A new artificial intelligence (AI) model combines imaging information with clinical patient data to improve diagnostic performance on chest X-rays, according to a study published in Radiology, a journal of the Radiological Society of North America (RSNA). 

Clinicians consider both imaging and non-imaging data when diagnosing diseases. However, current AI-based approaches are tailored to solve tasks with only one type of data at a time. Transformer-based neural networks, a relatively new class of AI models, could combine imaging and non-imaging data for a more accurate diagnosis. These transformer models were initially developed for the computer processing of human language. They have since fueled large language models like ChatGPT and Google’s AI chat service, Bard. 

“Unlike convolutional neural networks, which are tuned to process imaging data, transformer models form a more general type of neural network,” says study lead author Firas Khader, MSc, a PhD student in the Department of Diagnostic and Interventional Radiology at University Hospital Aachen in Germany. “They rely on a so-called attention mechanism, which allows the neural network to learn about relationships in its input.”

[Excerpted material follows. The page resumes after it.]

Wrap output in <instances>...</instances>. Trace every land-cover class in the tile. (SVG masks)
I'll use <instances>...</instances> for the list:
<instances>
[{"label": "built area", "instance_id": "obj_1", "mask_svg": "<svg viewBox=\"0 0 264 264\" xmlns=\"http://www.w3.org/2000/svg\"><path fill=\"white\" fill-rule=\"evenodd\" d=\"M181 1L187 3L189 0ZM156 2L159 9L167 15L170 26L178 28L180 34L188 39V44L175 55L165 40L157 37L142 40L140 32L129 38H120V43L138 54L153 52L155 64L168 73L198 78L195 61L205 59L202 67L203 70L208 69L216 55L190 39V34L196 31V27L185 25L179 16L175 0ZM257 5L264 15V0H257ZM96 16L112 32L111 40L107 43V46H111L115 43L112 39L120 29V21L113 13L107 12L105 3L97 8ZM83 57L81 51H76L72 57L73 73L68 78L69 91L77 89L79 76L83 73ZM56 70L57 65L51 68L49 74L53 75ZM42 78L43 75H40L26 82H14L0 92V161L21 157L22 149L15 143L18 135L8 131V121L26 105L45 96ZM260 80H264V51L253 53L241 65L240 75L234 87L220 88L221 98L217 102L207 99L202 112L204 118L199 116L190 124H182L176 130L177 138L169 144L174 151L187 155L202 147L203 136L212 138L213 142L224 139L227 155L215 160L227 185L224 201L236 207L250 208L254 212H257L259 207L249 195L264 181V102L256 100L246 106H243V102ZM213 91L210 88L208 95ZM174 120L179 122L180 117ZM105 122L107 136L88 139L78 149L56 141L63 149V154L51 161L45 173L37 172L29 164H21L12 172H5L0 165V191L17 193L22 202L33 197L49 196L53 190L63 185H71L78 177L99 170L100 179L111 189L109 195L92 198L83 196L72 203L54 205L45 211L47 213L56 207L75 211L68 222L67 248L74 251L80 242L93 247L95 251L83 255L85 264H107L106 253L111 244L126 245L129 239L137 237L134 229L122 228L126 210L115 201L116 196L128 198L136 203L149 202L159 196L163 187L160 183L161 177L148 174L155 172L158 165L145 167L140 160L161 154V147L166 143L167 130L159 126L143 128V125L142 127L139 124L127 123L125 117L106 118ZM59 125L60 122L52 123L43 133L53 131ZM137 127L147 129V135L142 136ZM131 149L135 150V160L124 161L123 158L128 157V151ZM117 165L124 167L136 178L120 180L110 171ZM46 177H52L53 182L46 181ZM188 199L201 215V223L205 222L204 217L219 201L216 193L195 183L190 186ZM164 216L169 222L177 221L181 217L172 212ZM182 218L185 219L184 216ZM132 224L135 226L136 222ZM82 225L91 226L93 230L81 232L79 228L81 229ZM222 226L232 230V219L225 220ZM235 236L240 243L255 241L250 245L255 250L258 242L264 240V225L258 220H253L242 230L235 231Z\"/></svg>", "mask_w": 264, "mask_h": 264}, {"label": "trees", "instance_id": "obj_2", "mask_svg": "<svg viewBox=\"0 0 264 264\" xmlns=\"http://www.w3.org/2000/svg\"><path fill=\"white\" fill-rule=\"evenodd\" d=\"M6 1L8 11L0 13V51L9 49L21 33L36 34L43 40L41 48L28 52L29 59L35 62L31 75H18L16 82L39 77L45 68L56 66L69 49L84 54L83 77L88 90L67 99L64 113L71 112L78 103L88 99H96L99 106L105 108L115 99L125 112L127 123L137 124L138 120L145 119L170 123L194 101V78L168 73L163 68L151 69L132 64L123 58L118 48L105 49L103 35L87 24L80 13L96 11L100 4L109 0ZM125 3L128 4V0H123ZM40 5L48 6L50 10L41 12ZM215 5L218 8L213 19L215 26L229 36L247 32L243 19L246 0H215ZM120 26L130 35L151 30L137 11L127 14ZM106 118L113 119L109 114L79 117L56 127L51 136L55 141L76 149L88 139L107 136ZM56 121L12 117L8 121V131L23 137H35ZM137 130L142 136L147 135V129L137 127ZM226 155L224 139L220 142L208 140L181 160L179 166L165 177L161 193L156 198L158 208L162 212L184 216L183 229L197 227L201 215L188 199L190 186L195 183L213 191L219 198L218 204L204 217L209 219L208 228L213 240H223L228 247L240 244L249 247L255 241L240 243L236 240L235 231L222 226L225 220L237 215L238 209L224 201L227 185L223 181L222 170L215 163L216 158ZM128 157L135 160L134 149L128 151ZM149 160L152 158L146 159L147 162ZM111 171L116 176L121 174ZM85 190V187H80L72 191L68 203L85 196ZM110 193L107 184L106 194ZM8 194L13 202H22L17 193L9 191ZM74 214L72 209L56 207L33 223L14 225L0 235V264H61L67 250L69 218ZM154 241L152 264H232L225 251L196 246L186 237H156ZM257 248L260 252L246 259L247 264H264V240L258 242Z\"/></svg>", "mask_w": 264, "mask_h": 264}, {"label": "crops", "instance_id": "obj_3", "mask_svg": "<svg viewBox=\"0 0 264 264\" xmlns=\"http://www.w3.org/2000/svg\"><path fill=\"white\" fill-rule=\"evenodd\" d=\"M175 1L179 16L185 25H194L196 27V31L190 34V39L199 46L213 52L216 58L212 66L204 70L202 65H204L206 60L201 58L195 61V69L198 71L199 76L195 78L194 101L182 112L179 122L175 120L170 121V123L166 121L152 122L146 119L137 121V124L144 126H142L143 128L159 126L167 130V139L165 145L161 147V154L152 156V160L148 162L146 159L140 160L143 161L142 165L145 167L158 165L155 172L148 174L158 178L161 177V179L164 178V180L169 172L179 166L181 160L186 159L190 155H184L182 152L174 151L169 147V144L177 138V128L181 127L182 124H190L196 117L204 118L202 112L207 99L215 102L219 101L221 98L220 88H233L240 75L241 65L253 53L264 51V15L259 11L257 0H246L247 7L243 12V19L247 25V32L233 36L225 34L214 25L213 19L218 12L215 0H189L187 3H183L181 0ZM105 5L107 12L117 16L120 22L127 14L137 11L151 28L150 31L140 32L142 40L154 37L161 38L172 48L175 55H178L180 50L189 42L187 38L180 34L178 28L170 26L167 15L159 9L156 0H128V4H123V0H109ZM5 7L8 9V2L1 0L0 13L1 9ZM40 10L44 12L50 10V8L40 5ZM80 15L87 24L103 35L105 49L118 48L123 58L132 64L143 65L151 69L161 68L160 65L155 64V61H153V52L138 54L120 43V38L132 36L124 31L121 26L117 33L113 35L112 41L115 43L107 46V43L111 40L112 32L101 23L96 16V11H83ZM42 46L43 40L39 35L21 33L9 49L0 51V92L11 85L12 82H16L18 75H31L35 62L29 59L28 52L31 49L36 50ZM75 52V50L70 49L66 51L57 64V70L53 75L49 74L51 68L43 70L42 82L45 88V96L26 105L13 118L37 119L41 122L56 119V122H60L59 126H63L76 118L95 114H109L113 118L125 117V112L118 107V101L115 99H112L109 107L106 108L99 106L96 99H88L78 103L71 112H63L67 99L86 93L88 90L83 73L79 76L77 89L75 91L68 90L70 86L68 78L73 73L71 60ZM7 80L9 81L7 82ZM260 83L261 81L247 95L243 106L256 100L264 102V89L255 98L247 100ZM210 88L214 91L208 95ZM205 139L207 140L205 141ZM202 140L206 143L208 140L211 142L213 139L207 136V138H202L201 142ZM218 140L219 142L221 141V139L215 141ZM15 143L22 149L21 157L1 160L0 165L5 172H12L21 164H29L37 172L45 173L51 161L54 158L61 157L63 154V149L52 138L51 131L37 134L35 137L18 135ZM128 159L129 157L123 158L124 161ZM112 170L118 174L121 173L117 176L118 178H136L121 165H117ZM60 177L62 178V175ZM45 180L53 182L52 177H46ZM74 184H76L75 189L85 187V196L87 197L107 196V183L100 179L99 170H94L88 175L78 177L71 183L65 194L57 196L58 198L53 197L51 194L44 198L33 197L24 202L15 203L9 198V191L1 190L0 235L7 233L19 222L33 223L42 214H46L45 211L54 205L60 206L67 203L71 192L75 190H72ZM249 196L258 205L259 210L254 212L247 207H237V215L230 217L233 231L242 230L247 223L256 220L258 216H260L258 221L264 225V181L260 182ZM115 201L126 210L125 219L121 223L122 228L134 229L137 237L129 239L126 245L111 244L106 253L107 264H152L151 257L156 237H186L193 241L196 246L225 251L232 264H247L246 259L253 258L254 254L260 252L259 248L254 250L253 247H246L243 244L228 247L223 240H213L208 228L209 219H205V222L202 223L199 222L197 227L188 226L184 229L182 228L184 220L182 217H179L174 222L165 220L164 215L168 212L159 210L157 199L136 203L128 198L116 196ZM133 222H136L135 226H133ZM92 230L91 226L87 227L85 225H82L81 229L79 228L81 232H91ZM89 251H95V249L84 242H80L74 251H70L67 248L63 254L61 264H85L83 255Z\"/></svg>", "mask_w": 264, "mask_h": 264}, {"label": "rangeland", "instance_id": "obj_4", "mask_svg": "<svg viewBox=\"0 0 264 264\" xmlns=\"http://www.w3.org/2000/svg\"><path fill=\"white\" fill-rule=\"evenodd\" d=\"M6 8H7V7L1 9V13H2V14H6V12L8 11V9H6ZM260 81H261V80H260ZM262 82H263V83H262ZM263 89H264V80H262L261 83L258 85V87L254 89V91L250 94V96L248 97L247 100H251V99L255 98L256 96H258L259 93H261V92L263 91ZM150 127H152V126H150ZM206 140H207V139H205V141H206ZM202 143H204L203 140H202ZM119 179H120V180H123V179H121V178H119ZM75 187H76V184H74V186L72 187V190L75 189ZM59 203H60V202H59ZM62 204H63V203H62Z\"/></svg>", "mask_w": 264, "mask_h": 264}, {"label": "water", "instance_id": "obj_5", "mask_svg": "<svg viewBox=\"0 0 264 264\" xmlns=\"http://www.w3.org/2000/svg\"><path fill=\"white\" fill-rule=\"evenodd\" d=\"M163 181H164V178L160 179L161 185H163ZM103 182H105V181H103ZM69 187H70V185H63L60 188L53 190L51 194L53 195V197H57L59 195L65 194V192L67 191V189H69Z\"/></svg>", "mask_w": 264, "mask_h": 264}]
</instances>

This capability is ideal for medicine, where multiple variables like patient data and imaging findings are often integrated into the diagnosis. Khader and colleagues developed a transformer model tailored for medical use. They trained it on imaging and non-imaging patient data from two databases containing information from a combined total of more than 82,000 patients.

The researchers trained the model to diagnose up to 25 conditions using non-imaging data, imaging data, or a combination of both, referred to as multimodal data. Compared to the other models, the multimodal model showed improved diagnostic performance for all conditions. The model has potential as an aid to clinicians in a time of growing workloads. 

“With patient data volumes increasing steadily over the years and time that the doctors can spend per patient being limited, it might become increasingly challenging for clinicians to interpret all available information effectively,” Khader said. “Multimodal models hold the promise to assist clinicians in their diagnosis by facilitating the aggregation of the available data into an accurate diagnosis.”

The proposed model could serve as a blueprint for seamlessly integrating large data volumes, Khader says.